Orthogonal Projections in Hilbert space

Question

I am stuck with the following exercise about projections in Rudin 12.26.

Let $H$ be a Hilbert space $P,Q\in B(H)$ self-adjoint projections (A projection has the property that $P^2=P$), then the following are equivalent.

(a) $P\geq Q$

(b) $R(P)\supset R(Q)$

(c) $PQ=Q$

(d) $QP=Q$

Theorem 12.4 says the following about a projection : $P$ self-adjoint is equivalent with $P$ is normal, with $R(P) = N(P)^{\perp}$, and with $(Px,x) = \left\| Px\right\|^2$.

If we just assume (a).$ P\geq Q$ then $(Px,x)\geq (Qx,x)$ which is then the same as $\left\|Px\right\|^2\geq \left\|Qx\right\|^2 $. Can we conclude (b)? Implementing my intuition about projections in $\mathbb{R}^n$ I can see why these things would be equivalent, but working straight from the definitions I can't really work it out.

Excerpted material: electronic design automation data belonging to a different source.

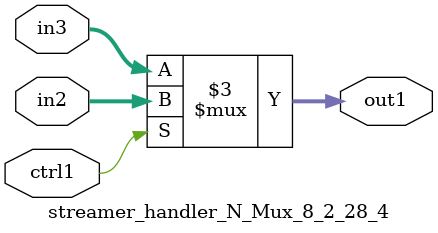
<source format=v>

`timescale 1ps / 1ps


module streamer_handler_N_Mux_8_2_28_4( in3, in2, ctrl1, out1 );

    input [7:0] in3;
    input [7:0] in2;
    input ctrl1;
    output [7:0] out1;
    reg [7:0] out1;

    
    // rtl_process:streamer_handler_N_Mux_8_2_28_4/streamer_handler_N_Mux_8_2_28_4_thread_1
    always @*
      begin : streamer_handler_N_Mux_8_2_28_4_thread_1
        case (ctrl1) 
          1'b1: 
            begin
              out1 = in2;
            end
          default: 
            begin
              out1 = in3;
            end
        endcase
      end

endmodule



</source>
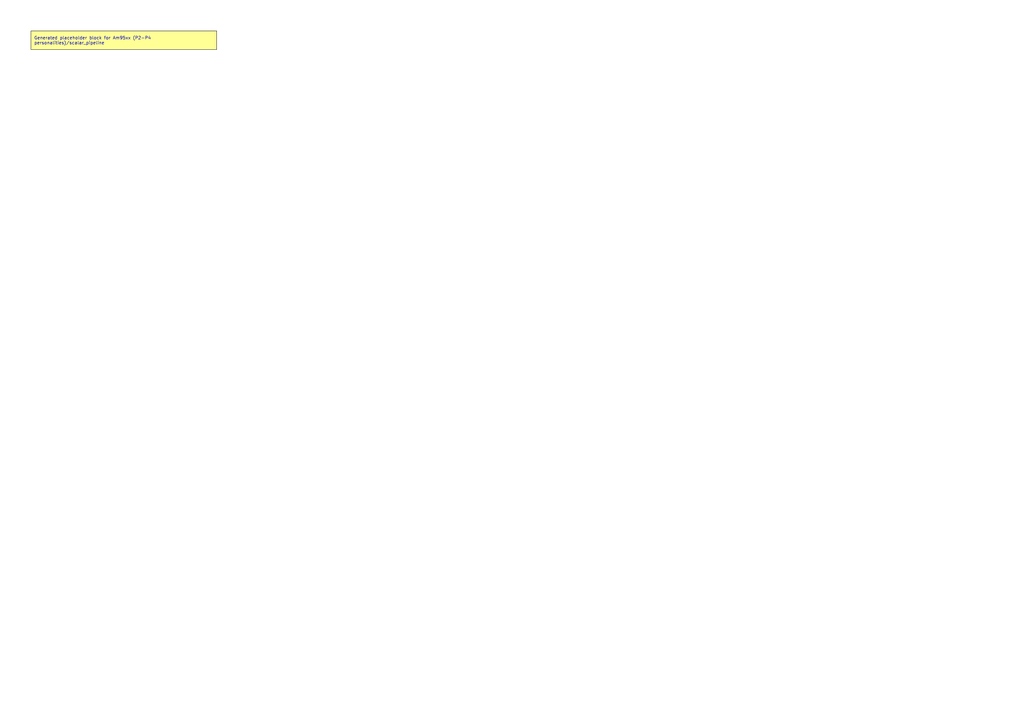
<source format=kicad_sch>
(kicad_sch
	(version 20250114)
	(generator "kicadgen")
	(generator_version "0.2")
	(uuid "f9748bb0-01d0-59ba-9533-20eab89e9af5")
	(paper "A3")
	(title_block
		(title "Am95xx (P2-P4 personalities)::scalar_pipeline")
		(company "Project Carbon")
		(comment 1 "Generated - do not edit in generated/")
		(comment 2 "Edit in schem/kicad9/manual/ or refine mapping specs")
	)
	(lib_symbols)
	(text_box
		"Generated placeholder block for Am95xx (P2-P4 personalities)/scalar_pipeline"
		(exclude_from_sim no)
		(at
			12.7
			12.7
			0
		)
		(size 76.2 7.62)
		(margins
			1.27
			1.27
			1.27
			1.27
		)
		(stroke
			(width 0)
			(type default)
			(color
				0
				0
				0
				1
			)
		)
		(fill
			(type color)
			(color
				255
				255
				150
				1
			)
		)
		(effects
			(font
				(size 1.27 1.27)
			)
			(justify left)
		)
		(uuid "a021c5b9-35f5-5437-9ff9-ce2cd28d622b")
	)
	(sheet_instances
		(path
			"/"
			(page "1")
		)
	)
	(embedded_fonts no)
)

</source>
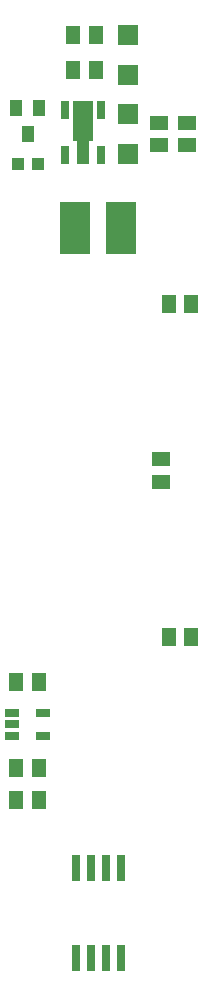
<source format=gbp>
%FSLAX34Y34*%
G04 Gerber Fmt 3.4, Leading zero omitted, Abs format*
G04 (created by PCBNEW (2014-06-19 BZR 4949)-product) date Fri 20 Jun 2014 04:21:57 PM CEST*
%MOIN*%
G01*
G70*
G90*
G04 APERTURE LIST*
%ADD10C,0.005906*%
%ADD11R,0.027600X0.063000*%
%ADD12R,0.039400X0.086600*%
%ADD13R,0.070866X0.133858*%
%ADD14R,0.059000X0.051100*%
%ADD15R,0.098400X0.177200*%
%ADD16R,0.051100X0.059000*%
%ADD17R,0.070866X0.070866*%
%ADD18R,0.039370X0.055118*%
%ADD19R,0.027559X0.086614*%
%ADD20R,0.039300X0.043300*%
%ADD21R,0.049213X0.025591*%
G04 APERTURE END LIST*
G54D10*
G54D11*
X28031Y-24330D03*
G54D12*
X27440Y-24212D03*
G54D11*
X26849Y-24330D03*
X26849Y-22834D03*
X28031Y-22834D03*
G54D13*
X27440Y-23188D03*
G54D14*
X29960Y-23248D03*
X29960Y-23996D03*
G54D15*
X28719Y-26771D03*
X27185Y-26771D03*
G54D16*
X27854Y-20314D03*
X27106Y-20314D03*
X25964Y-41889D03*
X25216Y-41889D03*
X25964Y-45826D03*
X25216Y-45826D03*
X25964Y-44763D03*
X25216Y-44763D03*
X27854Y-21496D03*
X27106Y-21496D03*
G54D17*
X28937Y-24291D03*
X28937Y-22952D03*
G54D18*
X25216Y-22755D03*
X25964Y-22755D03*
X25590Y-23622D03*
G54D19*
X27202Y-48106D03*
X27702Y-48106D03*
X28202Y-48106D03*
X28702Y-48106D03*
X28702Y-51106D03*
X28202Y-51106D03*
X27702Y-51106D03*
X27202Y-51106D03*
G54D20*
X25256Y-24645D03*
X25924Y-24645D03*
G54D16*
X30295Y-29291D03*
X31043Y-29291D03*
X30295Y-40393D03*
X31043Y-40393D03*
G54D14*
X30905Y-23248D03*
X30905Y-23996D03*
G54D17*
X28937Y-20314D03*
X28937Y-21653D03*
G54D14*
X30039Y-34468D03*
X30039Y-35216D03*
G54D21*
X25078Y-43681D03*
X25078Y-43307D03*
X25078Y-42933D03*
X26102Y-42933D03*
X26102Y-43681D03*
M02*

</source>
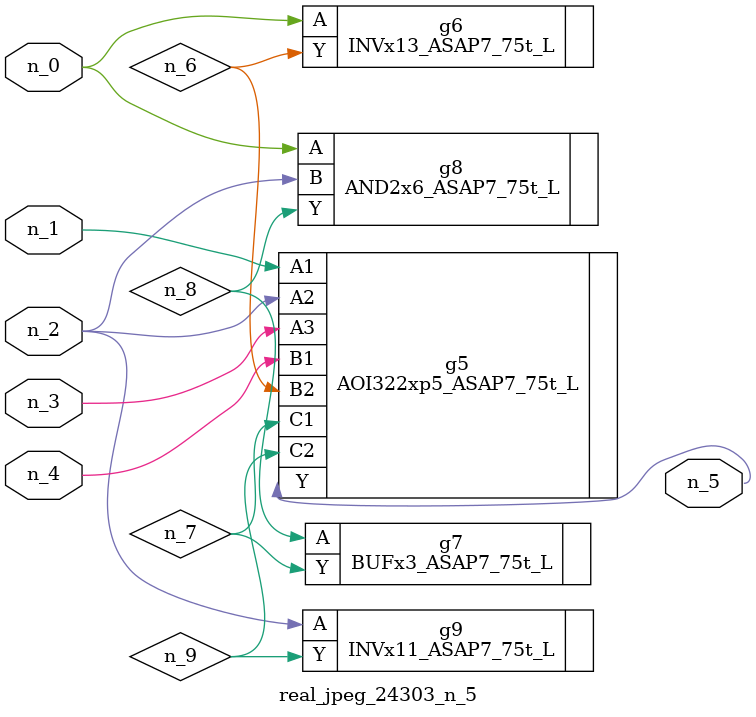
<source format=v>
module real_jpeg_24303_n_5 (n_4, n_0, n_1, n_2, n_3, n_5);

input n_4;
input n_0;
input n_1;
input n_2;
input n_3;

output n_5;

wire n_8;
wire n_6;
wire n_7;
wire n_9;

INVx13_ASAP7_75t_L g6 ( 
.A(n_0),
.Y(n_6)
);

AND2x6_ASAP7_75t_L g8 ( 
.A(n_0),
.B(n_2),
.Y(n_8)
);

AOI322xp5_ASAP7_75t_L g5 ( 
.A1(n_1),
.A2(n_2),
.A3(n_3),
.B1(n_4),
.B2(n_6),
.C1(n_7),
.C2(n_9),
.Y(n_5)
);

INVx11_ASAP7_75t_L g9 ( 
.A(n_2),
.Y(n_9)
);

BUFx3_ASAP7_75t_L g7 ( 
.A(n_8),
.Y(n_7)
);


endmodule
</source>
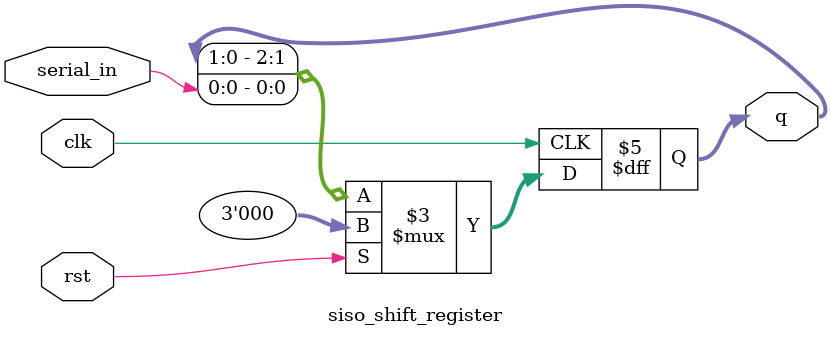
<source format=v>
module siso_shift_register (
    input  wire clk,     // clock input
    input  wire rst,     // synchronous reset
    input  wire serial_in, // serial data input
    output reg  [2:0] q   // 3-bit register output
);

always @(posedge clk) begin
    if (rst)
        q <= 3'b000;          // reset all bits
    else
        q <= {q[1:0], serial_in}; // shift left
end

endmodule

</source>
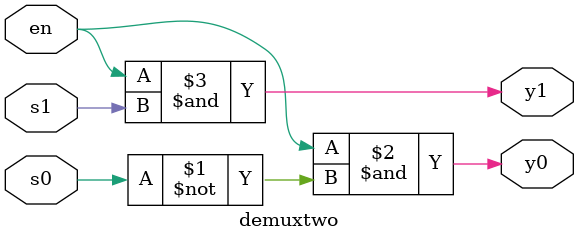
<source format=v>
module demuxtwo(en,s0,s1,y0,y1); 
	input en,s0,s1;
	output y0,y1;
	assign y0=en&(~s0); assign y1=en&s1;
endmodule
</source>
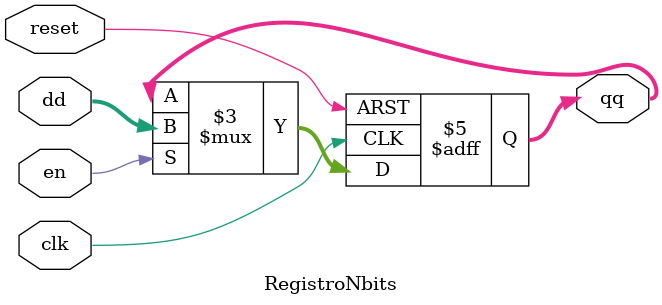
<source format=v>
`timescale 1ns / 1ps
module RegistroNbits#(parameter bits=23)(

input wire clk, reset ,
input wire en ,
input wire [bits-1:0] dd ,
output reg [bits-1:0] qq
);

always @(posedge clk, posedge reset)
if (reset)
qq = 0;
else if (en)
qq = dd ;

endmodule

</source>
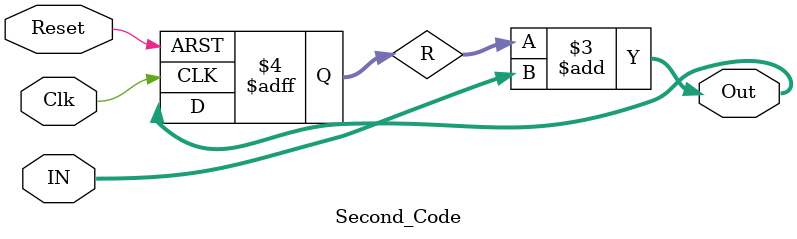
<source format=v>
`timescale 1ns / 1ps




module Second_Code(IN, Reset, Clk, Out);

input [15:0] IN;
input Reset;
input Clk;
output [31:0] Out;
reg [31:0] R;

	always @ (posedge Clk or negedge Reset)
		if (!Reset)
			R<=0;
		else
			R<=Out;
	
	assign Out=R+IN;
	
endmodule

</source>
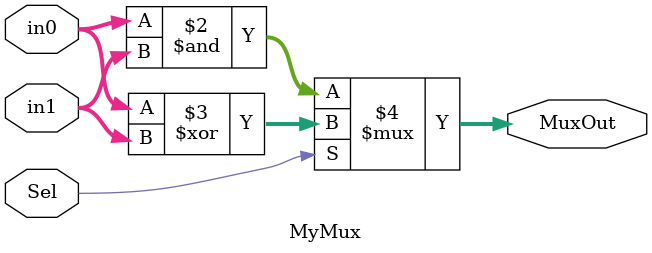
<source format=v>
module MyMux(in0, in1,Sel, MuxOut);

	input [1:0] in0, in1;
	input Sel;
	output [1:0] MuxOut;

	assign MuxOut[1:0] = (Sel == 1'b0) ? (in0[1:0] & in1[1:0]) : (in0[1:0] ^ in1[1:0]);

endmodule 
</source>
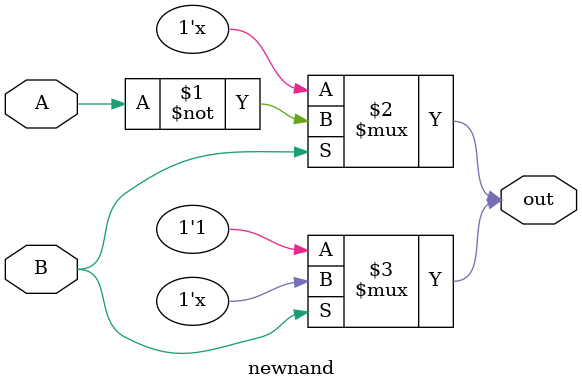
<source format=v>
`timescale 1ns / 1ps
module newnand( 
    input A,
    input B,
    output out
 );
	notif1 a1 (out,A,B);
	bufif0 b1 (out,1'b1,B); 
endmodule


</source>
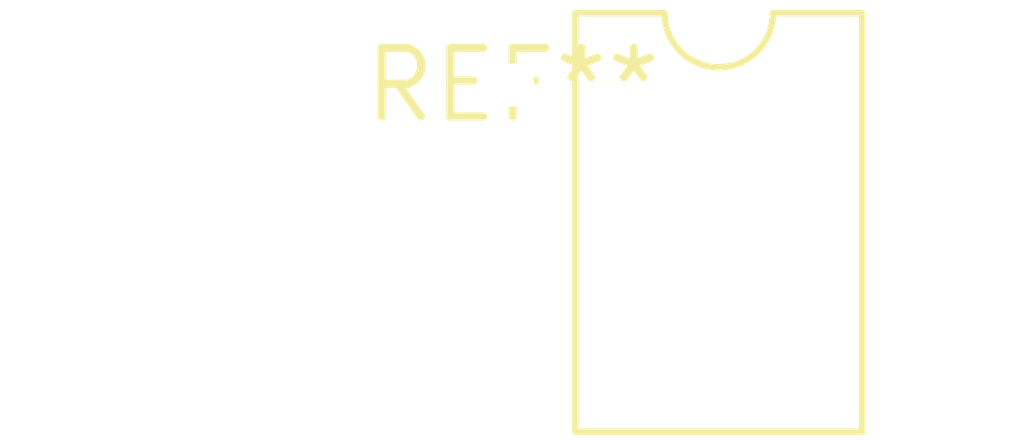
<source format=kicad_pcb>
(kicad_pcb (version 20240108) (generator pcbnew)

  (general
    (thickness 1.6)
  )

  (paper "A4")
  (layers
    (0 "F.Cu" signal)
    (31 "B.Cu" signal)
    (32 "B.Adhes" user "B.Adhesive")
    (33 "F.Adhes" user "F.Adhesive")
    (34 "B.Paste" user)
    (35 "F.Paste" user)
    (36 "B.SilkS" user "B.Silkscreen")
    (37 "F.SilkS" user "F.Silkscreen")
    (38 "B.Mask" user)
    (39 "F.Mask" user)
    (40 "Dwgs.User" user "User.Drawings")
    (41 "Cmts.User" user "User.Comments")
    (42 "Eco1.User" user "User.Eco1")
    (43 "Eco2.User" user "User.Eco2")
    (44 "Edge.Cuts" user)
    (45 "Margin" user)
    (46 "B.CrtYd" user "B.Courtyard")
    (47 "F.CrtYd" user "F.Courtyard")
    (48 "B.Fab" user)
    (49 "F.Fab" user)
    (50 "User.1" user)
    (51 "User.2" user)
    (52 "User.3" user)
    (53 "User.4" user)
    (54 "User.5" user)
    (55 "User.6" user)
    (56 "User.7" user)
    (57 "User.8" user)
    (58 "User.9" user)
  )

  (setup
    (pad_to_mask_clearance 0)
    (pcbplotparams
      (layerselection 0x00010fc_ffffffff)
      (plot_on_all_layers_selection 0x0000000_00000000)
      (disableapertmacros false)
      (usegerberextensions false)
      (usegerberattributes false)
      (usegerberadvancedattributes false)
      (creategerberjobfile false)
      (dashed_line_dash_ratio 12.000000)
      (dashed_line_gap_ratio 3.000000)
      (svgprecision 4)
      (plotframeref false)
      (viasonmask false)
      (mode 1)
      (useauxorigin false)
      (hpglpennumber 1)
      (hpglpenspeed 20)
      (hpglpendiameter 15.000000)
      (dxfpolygonmode false)
      (dxfimperialunits false)
      (dxfusepcbnewfont false)
      (psnegative false)
      (psa4output false)
      (plotreference false)
      (plotvalue false)
      (plotinvisibletext false)
      (sketchpadsonfab false)
      (subtractmaskfromsilk false)
      (outputformat 1)
      (mirror false)
      (drillshape 1)
      (scaleselection 1)
      (outputdirectory "")
    )
  )

  (net 0 "")

  (footprint "DIP-5-6_W7.62mm" (layer "F.Cu") (at 0 0))

)

</source>
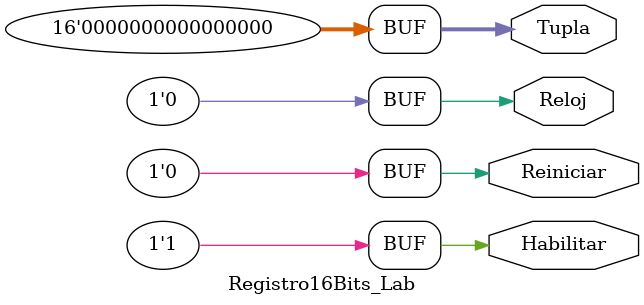
<source format=v>
module Registro16Bits_Lab (/*AUTOARG*/
   // Outputs
   Tupla, Reloj, Reiniciar, Habilitar
   ) ;
   output reg [15:0] Tupla;
   output reg Reloj, Reiniciar, Habilitar;

   wire   [15:0] RtaRegistro;
   
   Registro16Bit RegistroPrueba (RtaRegistro, Tupla, Reloj, Reiniciar, Habilitar);

   //Simulación:
   initial begin
      Tupla     = 16'h0;
      Reloj     = 1'b0;
      Reiniciar = 1'b0;
      Habilitar = 1'b0;
   end

   initial begin
      repeat (16) begin
	 #1 Reloj <= ~Reloj;
      end
   end

   initial begin
      repeat (16) begin
	 #1 Tupla <= Tupla+1;
      end
   end
   
   initial begin
      #8 Habilitar = 1'b1;
   end

   initial begin
      $dumpfile ("Registro16Bits_Lab.vcd");
      $dumpvars;
   end  
   
endmodule // Registro16Bits_Lab

</source>
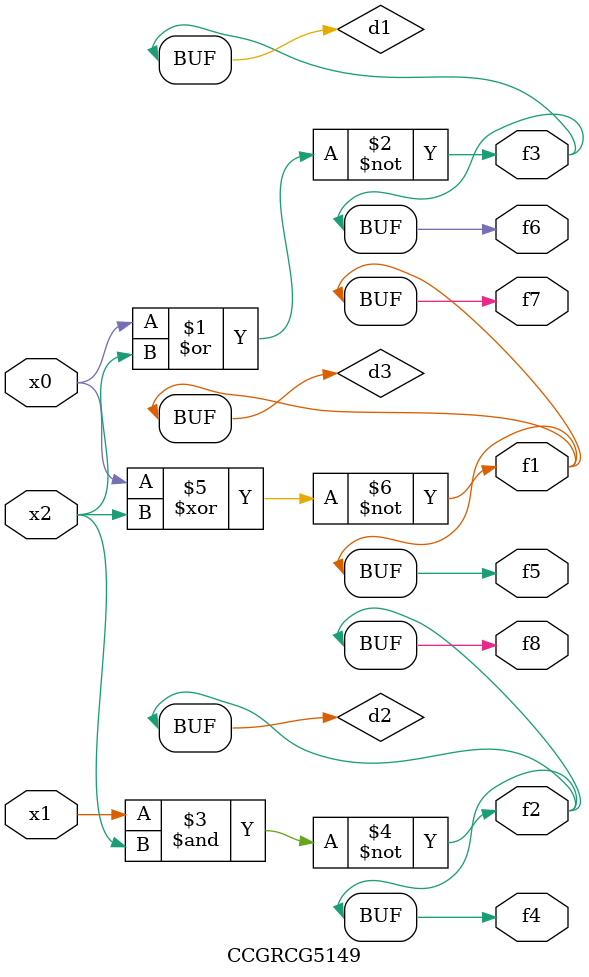
<source format=v>
module CCGRCG5149(
	input x0, x1, x2,
	output f1, f2, f3, f4, f5, f6, f7, f8
);

	wire d1, d2, d3;

	nor (d1, x0, x2);
	nand (d2, x1, x2);
	xnor (d3, x0, x2);
	assign f1 = d3;
	assign f2 = d2;
	assign f3 = d1;
	assign f4 = d2;
	assign f5 = d3;
	assign f6 = d1;
	assign f7 = d3;
	assign f8 = d2;
endmodule

</source>
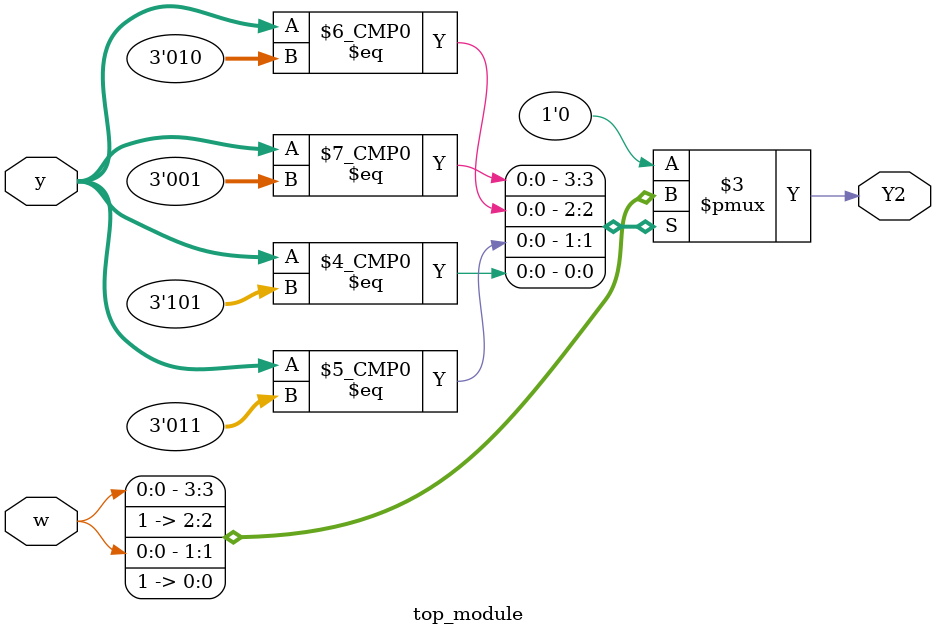
<source format=sv>
module top_module(
    input [3:1] y,
    input w,
    output reg Y2);
    
    always @(*) begin
        case(y)
            3'b000: Y2 = 1'b0; // State A
            3'b001: Y2 = w;    // State B
            3'b010: Y2 = 1'b1; // State C
            3'b011: Y2 = w;    // State D
            3'b100: Y2 = 1'b0; // State E
            3'b101: Y2 = 1'b1; // State F
            default: Y2 = 1'b0; // Default case to handle unexpected states
        endcase
    end

endmodule

</source>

Some ideas or suggestions?

Answer 1

The equivalence $(b)\iff (c)$ is true in general for "projections" $P, Q$ (i.e. idempotency $P^2=P$ and $Q^2=Q$ suffices). Hint: $PQ=Q \iff (I-P)Q=0$ and $N(I-Q)=R(Q)$.

The equivalence $(c)\iff (d)$ is trivial. Hint: adjoint.

It remains to show that $(a)$ is equivalent to, say, $(b)$. You were off to a good start. One way to do that, is to prove the following useful fact. The equivalence follows immediately given what you already observed.

Fact If $P$ is a self-adjoint projection, then $\|Px\|\leq \|x\|$ for every $x\in H$ and $$R(P)=\{x\in H\;;\; \|Px\|=\|x\|\}$$

Hint Pythagoras.

Answer 2

$(a)\ \Leftrightarrow (c),(d)$ can actually be done for an abstract von Neumann algebra, however it is not as instructive as one could have hoped.

$(a)\ \Rightarrow (c) $ :

• a theorem caracterizing positive elements has that $P\geq Q\ \Leftrightarrow\ \exists R,\ P-Q= R^*R$. (Let's also write it shorter as $S:=R^*R$ but remember that it is positive)
• Writing that $P= Q + S$ is a projection yields (after one simplification) $$S= QS+SQ+ S^2 $$
• One deduce the (trivial, when written in terms of $P,Q$) relation $$(1-Q)S=S(Q+S)\quad \Longrightarrow\quad Q(1-Q)S=0=QS(Q+S) $$ $$\Longrightarrow\quad QSQ+ QS^2=0 $$ But by pluging explicitly the relation $S=P-Q$, one sees that $QS^2=QS^2Q$. Hence we have now a sum of two positive elements that vanish, each is 0. We obtain $$QPQ=Q $$ (in particular $PQPQ=PQ$ and $QP$ are projections, doesnt show orthogonality yet ) and even better $$QSQ=0=QR^*RQ\quad\Longrightarrow\quad RQ=0\quad \Longrightarrow SQ=0 $$ which is what we want.

$(c)\ \Rightarrow (a) $ :

• By definition of the (left/right) support of an element in a von Neumann algebra, namely smallest projection such that $s(q)q=q$ /$qs(q)=q$ (cf. Sakai ) $ p\geq s(q)$ where $s(q)$ is the suppot of $q$.
• But one also has $s(q)\leq q$. Hence by the first part of the proof $$ s(q)=s(q)q=q$$ "q projection is its own support" as one could have guessed.

This equivalence means that the order relation defined (as a consequence of positivity) for self-adjoint element in a von Neumann algebra agrees with the one defined by $(c)$ or $(d)$ when restricted to projections.